• **文書の抜粋**:
◆ ◆ ◆

その他にも日本の原発には、プルサーマル、MOX燃料など色々な深刻な問題をかかえています。西尾氏は、その問題の全部さらけだし説明をしています。私は、脱原発論者も原発推進論者もぜひこの西尾氏の論文を読んでもらいたい。なぜなら彼らのほとんどが、現在の原発が抱えているこのような問題を知って脱原発論者になったり原発推進論者になったりしているわけではないからです。脱原発か原発推進か、喧々囂々と語られています。だから私も自分のブログで意見を披露したかった。しかしできなかった。何故か。私は冒頭に触れましたように心情的に原発推進論者で原発産業の実情など何も知らないのです。なにも知らないで心情的な原発推進論者の主張を文章にしたら、低放射線量は、危険どころか健康にいいだとか、飛行機事故でこれまでにどれだけ沢山の人々が死んだかとか、安全をさらに強固にすれば問題ないとか、ただ情緒論にすがって書くことになってしまうからです。ところが日本の知識人と言われている人たちは、平然とこれをやります。だから日本の知識人はダメなのだ。今回の西尾氏の論文を読んでいただければわかりますが、情緒論など一切なし、現状の問題点を赤裸々に語り、自分の主張を展開していく、すべてが論理的です。それだけに積極的原発推進論者には反論が非常にむずかしい。そこで私が心配しているのは、この論文はあまり話題にならず、黙って見過ごされる可能性が高いことです。本来ならこの西尾論文について喧々囂々と語り合われるのが一番いいのですが、特に政界と原発業界はそっとしておきたいのだと思います。

◆ ◆ ◆

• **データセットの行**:
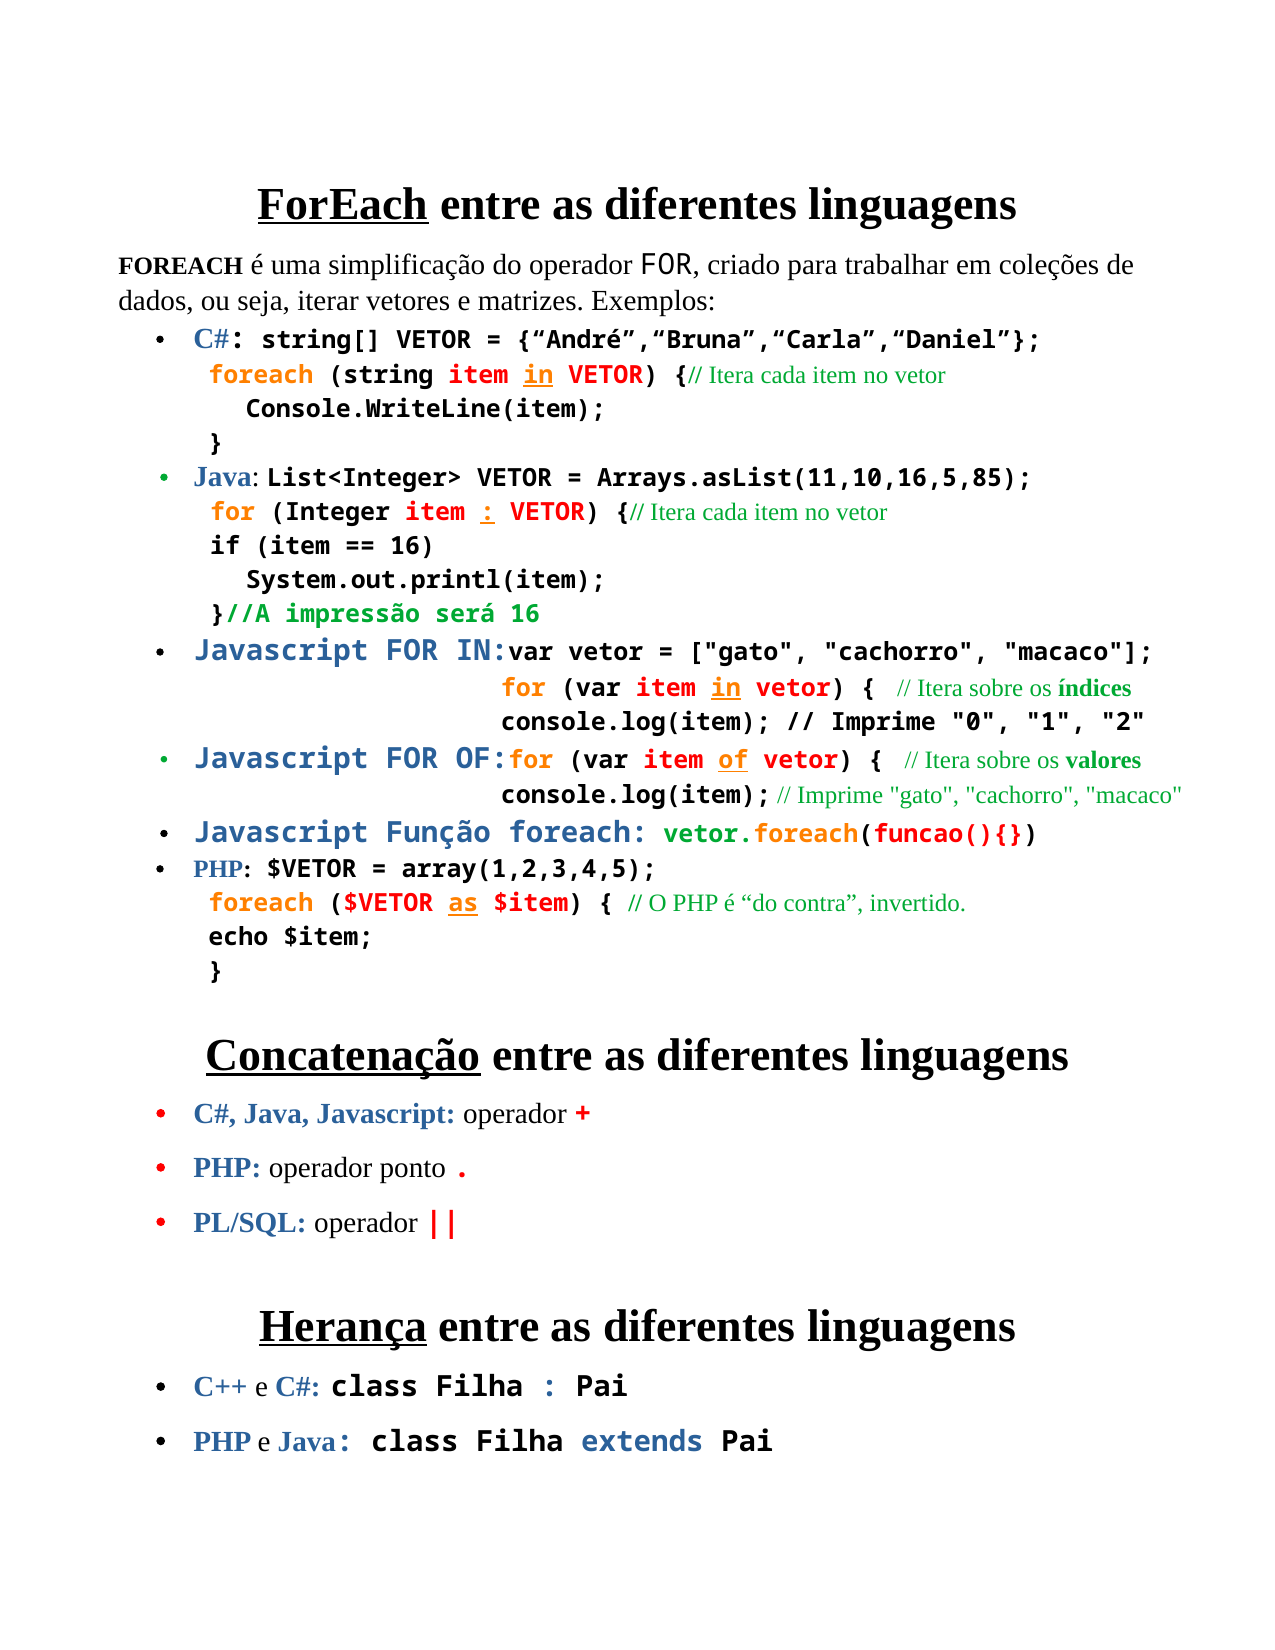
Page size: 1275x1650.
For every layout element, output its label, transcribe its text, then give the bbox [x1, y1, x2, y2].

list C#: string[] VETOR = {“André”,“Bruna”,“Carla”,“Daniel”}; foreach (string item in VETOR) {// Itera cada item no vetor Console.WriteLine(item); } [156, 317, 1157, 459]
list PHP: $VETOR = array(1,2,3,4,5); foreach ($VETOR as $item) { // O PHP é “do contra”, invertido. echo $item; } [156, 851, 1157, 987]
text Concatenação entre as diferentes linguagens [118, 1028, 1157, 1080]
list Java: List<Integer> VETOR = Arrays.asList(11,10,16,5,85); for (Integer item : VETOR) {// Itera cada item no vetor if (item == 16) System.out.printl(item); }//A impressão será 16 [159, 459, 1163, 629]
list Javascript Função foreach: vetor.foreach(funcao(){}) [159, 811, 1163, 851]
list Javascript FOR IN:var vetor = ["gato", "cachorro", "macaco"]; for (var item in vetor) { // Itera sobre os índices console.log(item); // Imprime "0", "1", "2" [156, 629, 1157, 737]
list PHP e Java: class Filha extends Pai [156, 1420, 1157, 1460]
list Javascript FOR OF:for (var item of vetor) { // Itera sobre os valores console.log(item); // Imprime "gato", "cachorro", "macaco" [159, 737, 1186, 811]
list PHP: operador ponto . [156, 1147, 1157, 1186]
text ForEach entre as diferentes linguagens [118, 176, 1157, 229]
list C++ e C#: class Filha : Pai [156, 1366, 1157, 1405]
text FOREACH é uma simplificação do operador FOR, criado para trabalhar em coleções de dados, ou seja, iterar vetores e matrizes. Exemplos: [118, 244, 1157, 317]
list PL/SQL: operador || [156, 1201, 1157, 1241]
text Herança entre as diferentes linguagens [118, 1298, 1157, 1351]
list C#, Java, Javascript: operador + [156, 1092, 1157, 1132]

◆ ◆ ◆

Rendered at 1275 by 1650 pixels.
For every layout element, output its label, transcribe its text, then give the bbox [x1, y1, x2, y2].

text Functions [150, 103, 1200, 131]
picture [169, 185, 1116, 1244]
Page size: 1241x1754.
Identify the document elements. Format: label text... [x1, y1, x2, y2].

◆ ◆ ◆

• **従うべき指示**: 原発についての文章から、「その他にも日本の原発には、プ」から「しておきたいのだと思います。」まで、両端の語句も含めてそのまま書き写してもらえますか。

• **完成した解答**:
その他にも日本の原発には、プルサーマル、MOX燃料など色々な深刻な問題をかかえています。西尾氏は、その問題の全部さらけだし説明をしています。私は、脱原発論者も原発推進論者もぜひこの西尾氏の論文を読んでもらいたい。なぜなら彼らのほとんどが、現在の原発が抱えているこのような問題を知って脱原発論者になったり原発推進論者になったりしているわけではないからです。脱原発か原発推進か、喧々囂々と語られています。だから私も自分のブログで意見を披露したかった。しかしできなかった。何故か。私は冒頭に触れましたように心情的に原発推進論者で原発産業の実情など何も知らないのです。なにも知らないで心情的な原発推進論者の主張を文章にしたら、低放射線量は、危険どころか健康にいいだとか、飛行機事故でこれまでにどれだけ沢山の人々が死んだかとか、安全をさらに強固にすれば問題ないとか、ただ情緒論にすがって書くことになってしまうからです。ところが日本の知識人と言われている人たちは、平然とこれをやります。だから日本の知識人はダメなのだ。今回の西尾氏の論文を読んでいただければわかりますが、情緒論など一切なし、現状の問題点を赤裸々に語り、自分の主張を展開していく、すべてが論理的です。それだけに積極的原発推進論者には反論が非常にむずかしい。そこで私が心配しているのは、この論文はあまり話題にならず、黙って見過ごされる可能性が高いことです。本来ならこの西尾論文について喧々囂々と語り合われるのが一番いいのですが、特に政界と原発業界はそっとしておきたいのだと思います。